** Activity **
Copy the data below verbatim, leaving no line out.

** Listed entries **
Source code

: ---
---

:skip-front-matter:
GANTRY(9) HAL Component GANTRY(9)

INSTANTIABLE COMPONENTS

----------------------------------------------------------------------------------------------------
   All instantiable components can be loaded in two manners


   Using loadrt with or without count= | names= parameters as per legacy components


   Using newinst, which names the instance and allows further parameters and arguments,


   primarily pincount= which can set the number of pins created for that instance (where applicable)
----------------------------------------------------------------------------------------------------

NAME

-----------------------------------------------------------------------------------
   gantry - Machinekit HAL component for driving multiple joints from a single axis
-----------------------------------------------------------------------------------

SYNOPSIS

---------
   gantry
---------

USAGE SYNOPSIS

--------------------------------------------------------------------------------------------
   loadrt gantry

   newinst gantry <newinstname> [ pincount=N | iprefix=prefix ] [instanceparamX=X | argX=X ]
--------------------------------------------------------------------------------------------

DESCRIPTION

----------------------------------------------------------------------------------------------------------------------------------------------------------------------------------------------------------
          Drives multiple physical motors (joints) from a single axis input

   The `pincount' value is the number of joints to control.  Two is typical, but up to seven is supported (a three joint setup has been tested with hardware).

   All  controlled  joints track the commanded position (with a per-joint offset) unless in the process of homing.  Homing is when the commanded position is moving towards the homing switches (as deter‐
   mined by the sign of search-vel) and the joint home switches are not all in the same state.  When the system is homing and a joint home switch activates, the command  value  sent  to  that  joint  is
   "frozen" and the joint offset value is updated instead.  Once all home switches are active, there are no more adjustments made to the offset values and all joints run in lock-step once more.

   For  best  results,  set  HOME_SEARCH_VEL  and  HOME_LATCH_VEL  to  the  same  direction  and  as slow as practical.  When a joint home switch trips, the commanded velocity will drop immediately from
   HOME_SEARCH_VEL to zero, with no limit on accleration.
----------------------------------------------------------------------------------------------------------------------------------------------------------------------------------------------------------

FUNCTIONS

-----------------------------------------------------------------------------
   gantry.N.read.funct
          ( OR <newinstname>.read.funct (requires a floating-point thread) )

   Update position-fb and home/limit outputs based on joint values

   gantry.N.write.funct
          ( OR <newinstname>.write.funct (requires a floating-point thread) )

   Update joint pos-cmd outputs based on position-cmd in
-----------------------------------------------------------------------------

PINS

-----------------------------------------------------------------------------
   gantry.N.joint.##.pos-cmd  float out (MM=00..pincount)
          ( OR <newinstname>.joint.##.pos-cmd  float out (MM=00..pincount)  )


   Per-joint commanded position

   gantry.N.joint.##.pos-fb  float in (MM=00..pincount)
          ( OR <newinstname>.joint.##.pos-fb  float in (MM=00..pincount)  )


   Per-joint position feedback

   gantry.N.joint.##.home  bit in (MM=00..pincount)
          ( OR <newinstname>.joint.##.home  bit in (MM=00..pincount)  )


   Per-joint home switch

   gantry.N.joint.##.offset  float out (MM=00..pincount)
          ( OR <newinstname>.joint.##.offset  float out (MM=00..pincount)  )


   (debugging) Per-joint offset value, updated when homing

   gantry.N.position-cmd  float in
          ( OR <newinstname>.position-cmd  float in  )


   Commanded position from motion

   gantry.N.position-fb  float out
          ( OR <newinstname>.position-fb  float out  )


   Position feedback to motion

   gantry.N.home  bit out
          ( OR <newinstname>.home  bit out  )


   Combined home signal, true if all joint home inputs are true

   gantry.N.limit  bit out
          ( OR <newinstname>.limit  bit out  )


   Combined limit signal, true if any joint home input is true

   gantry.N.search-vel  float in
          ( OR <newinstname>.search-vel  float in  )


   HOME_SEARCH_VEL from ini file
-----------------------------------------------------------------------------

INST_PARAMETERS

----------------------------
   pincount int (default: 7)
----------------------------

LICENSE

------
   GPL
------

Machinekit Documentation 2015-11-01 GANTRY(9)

** Written answer **
Source code

: ---
---

:skip-front-matter:
GANTRY(9) HAL Component GANTRY(9)

INSTANTIABLE COMPONENTS

----------------------------------------------------------------------------------------------------
   All instantiable components can be loaded in two manners


   Using loadrt with or without count= | names= parameters as per legacy components


   Using newinst, which names the instance and allows further parameters and arguments,


   primarily pincount= which can set the number of pins created for that instance (where applicable)
----------------------------------------------------------------------------------------------------

NAME

-----------------------------------------------------------------------------------
   gantry - Machinekit HAL component for driving multiple joints from a single axis
-----------------------------------------------------------------------------------

SYNOPSIS

---------
   gantry
---------

USAGE SYNOPSIS

--------------------------------------------------------------------------------------------
   loadrt gantry

   newinst gantry <newinstname> [ pincount=N | iprefix=prefix ] [instanceparamX=X | argX=X ]
--------------------------------------------------------------------------------------------

DESCRIPTION

----------------------------------------------------------------------------------------------------------------------------------------------------------------------------------------------------------
          Drives multiple physical motors (joints) from a single axis input

   The `pincount' value is the number of joints to control.  Two is typical, but up to seven is supported (a three joint setup has been tested with hardware).

   All  controlled  joints track the commanded position (with a per-joint offset) unless in the process of homing.  Homing is when the commanded position is moving towards the homing switches (as deter‐
   mined by the sign of search-vel) and the joint home switches are not all in the same state.  When the system is homing and a joint home switch activates, the command  value  sent  to  that  joint  is
   "frozen" and the joint offset value is updated instead.  Once all home switches are active, there are no more adjustments made to the offset values and all joints run in lock-step once more.

   For  best  results,  set  HOME_SEARCH_VEL  and  HOME_LATCH_VEL  to  the  same  direction  and  as slow as practical.  When a joint home switch trips, the commanded velocity will drop immediately from
   HOME_SEARCH_VEL to zero, with no limit on accleration.
----------------------------------------------------------------------------------------------------------------------------------------------------------------------------------------------------------

FUNCTIONS

-----------------------------------------------------------------------------
   gantry.N.read.funct
          ( OR <newinstname>.read.funct (requires a floating-point thread) )

   Update position-fb and home/limit outputs based on joint values

   gantry.N.write.funct
          ( OR <newinstname>.write.funct (requires a floating-point thread) )

   Update joint pos-cmd outputs based on position-cmd in
-----------------------------------------------------------------------------

PINS

-----------------------------------------------------------------------------
   gantry.N.joint.##.pos-cmd  float out (MM=00..pincount)
          ( OR <newinstname>.joint.##.pos-cmd  float out (MM=00..pincount)  )


   Per-joint commanded position

   gantry.N.joint.##.pos-fb  float in (MM=00..pincount)
          ( OR <newinstname>.joint.##.pos-fb  float in (MM=00..pincount)  )


   Per-joint position feedback

   gantry.N.joint.##.home  bit in (MM=00..pincount)
          ( OR <newinstname>.joint.##.home  bit in (MM=00..pincount)  )


   Per-joint home switch

   gantry.N.joint.##.offset  float out (MM=00..pincount)
          ( OR <newinstname>.joint.##.offset  float out (MM=00..pincount)  )


   (debugging) Per-joint offset value, updated when homing

   gantry.N.position-cmd  float in
          ( OR <newinstname>.position-cmd  float in  )


   Commanded position from motion

   gantry.N.position-fb  float out
          ( OR <newinstname>.position-fb  float out  )


   Position feedback to motion

   gantry.N.home  bit out
          ( OR <newinstname>.home  bit out  )


   Combined home signal, true if all joint home inputs are true

   gantry.N.limit  bit out
          ( OR <newinstname>.limit  bit out  )


   Combined limit signal, true if any joint home input is true

   gantry.N.search-vel  float in
          ( OR <newinstname>.search-vel  float in  )


   HOME_SEARCH_VEL from ini file
-----------------------------------------------------------------------------

INST_PARAMETERS

----------------------------
   pincount int (default: 7)
----------------------------

LICENSE

------
   GPL
------

Machinekit Documentation 2015-11-01 GANTRY(9)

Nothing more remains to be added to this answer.